*DOCUMENT SECTION*.
******

People v. Stock

Kelly, J.,

delivered the opinion of the court,

McBRiDE, C. J., and Cummins, J., concurring.

The defendant was convicted of murder in the first degree, and judgment pronounced against him accordingly. From, this judgment the defendant appeals, and assigns errors as follows :

1. The court erred in excluding the testimony of the witness Samuel A. Merritt, and also that of the witnesses J. B. Pierce and S. Maloney, offered by defendant, for the purpose of impeaching the witness Kelly.

2. The court erred in excluding the testimony of J. B„ Taylor, Joseph Boss, John Cody, Stephen Maloney, and J. P. Pierce, offered by the defendant to show that the general reputation of deceased was that of a violent and dangerous man, habitually addicted to quarrels, fighting, and bloodshed.

3. The court, after having excluded testimony as aforesaid, erred in its admonitions to the jury, who were still in doubt as to the degree of crime, on the third day of their deliberations, notwithstanding the exclusion of testimony as aforesaid.

4. Error affecting substantial rights of the defendant, the court erred in overruling his motion and denying a new trial.

The defense introduced a witness, Pierce, who stated that deceased was a large man, powerfully built, of great strength, and, in that respect, greatly superior to the defendant, who was a small, weakly man, which was all the testimony on that point. The defendant then offered to show by the testimony of J. B. Pierce, Stephen Maloney, John Cody, *220Joseph Boss, and J. B. Taylor, that they were acquaiuted with deceased, and knew his general reputation in the community where he resided and was well known, and that his general reputation was that of a violent and dangerous man, habitually addicted to general fighting and bloodshed. The court excluded the testimony so offered, and defendant excepted to such ruling.

******

*EXERCISES TO COMPLETE*.
(a) Answer these questions from the court opinion:
(i) Of what crime was the defendant convicted?
(ii) On which day of the jury's deliberations did the court give its admonitions?
(iii) How did the witness Pierce describe the defendant's build?
(b) Say whether each statement agrees with the court opinion, and back each yes or no with the deciding words from it:
(i) The defendant was larger and stronger than the deceased.
(ii) The court allowed the testimony about the deceased's general reputation.
(iii) The jury was still unsure about the degree of crime.
(c) Pick up the court opinion after its last sentence and keep writing.

*DATA SHOWN*.
******

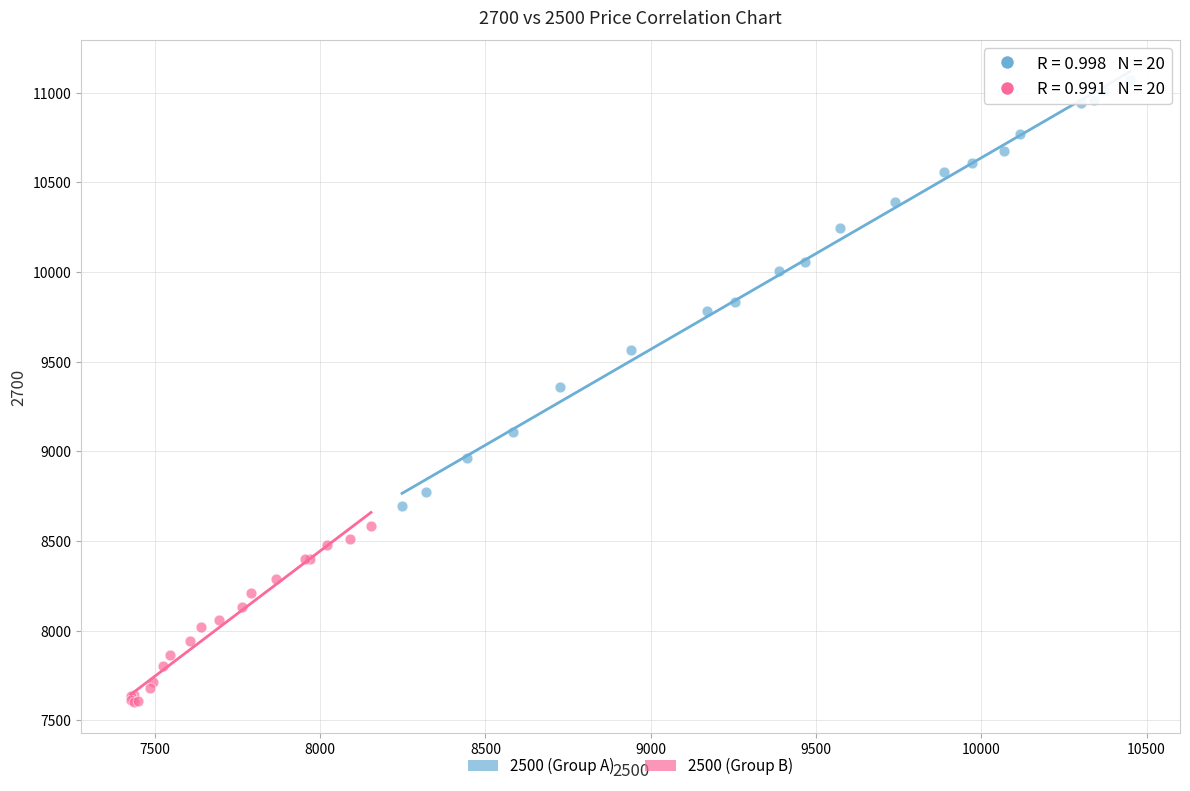

Which series has the largest Y range (max minus min)?

2500 (Group A)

******

*WRITTEN RESPONSES*.
(a)
(i) Murder in the first degree.
(ii) The third day.
(iii) As a small, weakly man.

(b)
(i) No: "greatly superior to the defendant, who was a small, weakly man"
(ii) No: "The court excluded the testimony so offered"
(iii) Yes: "who were still in doubt as to the degree of crime"

(c)
Kelly, a witness for the prosecution, testified that on the evening before the homicide the deceased and defendant came to his saloon; that deceased struck defendant on the side of the face, so as to turn his face to one side, that it was more of a push than a blow, and defendant said, “I will kill you if you do that again;” that deceased replied, “ You are not able to kill me,” and defendant said he could kill six men while deceased could kill one; that what led deceased to strike- or push defendant was they had taken a drink, and defendant pulled out his purse to pay for it, and deceased reached out his hand for the purse, and defendant told him it would cost him his life to take his purse.

On cross-examination this witness was asked if deceased did not say to him on that occasion that he intended to rob defendant of his purse for a Lemhi stake, and the witness replied in the negative. He was then asked if he had not in a conversation with Samuel A. Merritt on the second day after the homicide, in the street in front of Nieholdson & Clark’s store in Idaho City stated to said Merritt, that on the occasion above referred to, the deceased told him he intended to rob the defendant of his money and keep it for a Lemhi stake, and the witness answered that he had not so stated, and that he had never made any such statement to Merritt or any one else. For the purpose of impeaching said witness, the defendant offered said Merritt as a witness to prove that said Kelly had at the time and place indicated and also at a subsequent time, made the statement so denied, and also offered J. B. Pierce and S. Maloney to prove that said Kelly had about the same time in their presence and in a public saloon made the same statement; all of which evidence, so offered, the court excluded, to which ruling the defendant excepted.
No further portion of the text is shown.